In the dark ages, magic was part of the consensus and mages could openly rule over the sleepers because everyone believed in magic and therefore magic was part of the consensus. In response to the tyranny of the mages, a group was formed called the League of Reason, who wanted to introduce a new form of magic to the consensus that everyone could use. This form of magic was based on logic and reason and was called science. This led to the ascension war, where the League of reason sought to remove magic and superstition from the consensus and a very loose coalition of mages called the Council of Nine Mystic Traditions want to keep magic in the consensus. And the League of Reason won. A mostly rationalistic, scientific worldview has become the consensus worldwide, forcing the Council into operating underground. The League of Reason has become the Technocracy, a worldwide secret organization ruling the world from the shadows and trying to stamp out magic and any other form of "reality deviants" to keep humanity safe, even if they have to suppress basic human imagination to do so.

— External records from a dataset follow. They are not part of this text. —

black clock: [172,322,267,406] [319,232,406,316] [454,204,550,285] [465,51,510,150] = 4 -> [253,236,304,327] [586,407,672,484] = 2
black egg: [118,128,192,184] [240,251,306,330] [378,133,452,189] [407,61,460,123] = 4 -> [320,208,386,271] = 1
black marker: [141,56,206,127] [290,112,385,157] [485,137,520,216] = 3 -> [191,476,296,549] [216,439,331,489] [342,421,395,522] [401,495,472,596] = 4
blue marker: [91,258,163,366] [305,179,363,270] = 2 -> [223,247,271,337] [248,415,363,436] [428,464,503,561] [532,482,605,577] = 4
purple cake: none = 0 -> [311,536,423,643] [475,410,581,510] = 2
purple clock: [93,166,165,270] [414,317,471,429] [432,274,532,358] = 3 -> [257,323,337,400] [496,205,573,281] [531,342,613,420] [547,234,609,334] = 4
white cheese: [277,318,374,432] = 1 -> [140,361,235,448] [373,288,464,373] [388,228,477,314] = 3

Notably, the earliest books for the game very much said "Traditions good, Technocracy bad", but later books went for a much more grey approach to the conflict between them, making it clear that both sides really are doing what they think is in humanity's best interest even if their ideas for how to do so are fundamentally incompatible.

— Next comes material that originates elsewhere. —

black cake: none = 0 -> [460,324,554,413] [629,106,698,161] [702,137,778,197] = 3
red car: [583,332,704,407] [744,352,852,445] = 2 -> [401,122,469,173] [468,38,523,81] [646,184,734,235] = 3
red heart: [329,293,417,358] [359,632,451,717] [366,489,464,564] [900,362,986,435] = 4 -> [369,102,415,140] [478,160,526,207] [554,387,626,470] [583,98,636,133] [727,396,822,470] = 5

What's really interesting is that science and technology really are a form of magic and technocrats are mages, even if the Technocracy would vehemently deny this. Technology is a form of magic that everyone can use because its part of the consensus and science doesn't discover new facts about the world, It creates those facts and applies them to the world. The Technocracy's super-advanced technology creates paradox just as much as magic does because personal anti-gravity suits and mass-produced clones violate the consensus just like throwing around fireballs and conjuring demons does.

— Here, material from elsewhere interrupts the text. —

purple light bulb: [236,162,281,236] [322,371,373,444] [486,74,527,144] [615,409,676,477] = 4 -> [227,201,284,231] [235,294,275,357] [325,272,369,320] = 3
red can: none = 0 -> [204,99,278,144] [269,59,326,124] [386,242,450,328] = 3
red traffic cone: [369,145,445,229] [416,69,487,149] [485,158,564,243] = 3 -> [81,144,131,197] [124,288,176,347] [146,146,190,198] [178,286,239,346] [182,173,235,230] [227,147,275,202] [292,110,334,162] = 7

Mage: the Ascension is a super fun setting because just about any fantasy or sci-fi trope can exist here. Classic pointy hat and wand wizards can battle cyborgs armed with self-replicating nanotechnology. Anti-authoritarian punks can hack your wallpaper to spy on you because they believe all reality is part of a unified mathematical whole that the internet gives us access to. A group of spacefarers can ride the luminiferous aether to mars only to encounter Aztec shamans who asked the spirits to carry them there thousands of years ago. A powerful mage can create a time loop by convincing their younger self to obtain enlightenment through the power of sex, drugs, and rock and roll. Two people can have an argument over whether the guy they just met was an alien from Alpha Centauri or an elf from the Norse nine realms and both of them can be right. Animistic spirit-callers can upload themselves to the internet to combat spirits of malware. And an angry mage might just teleport you into the sun because they believe distance is just an illusion and therefore have the power to make anything go anywhere with a thought. It's a wild ride.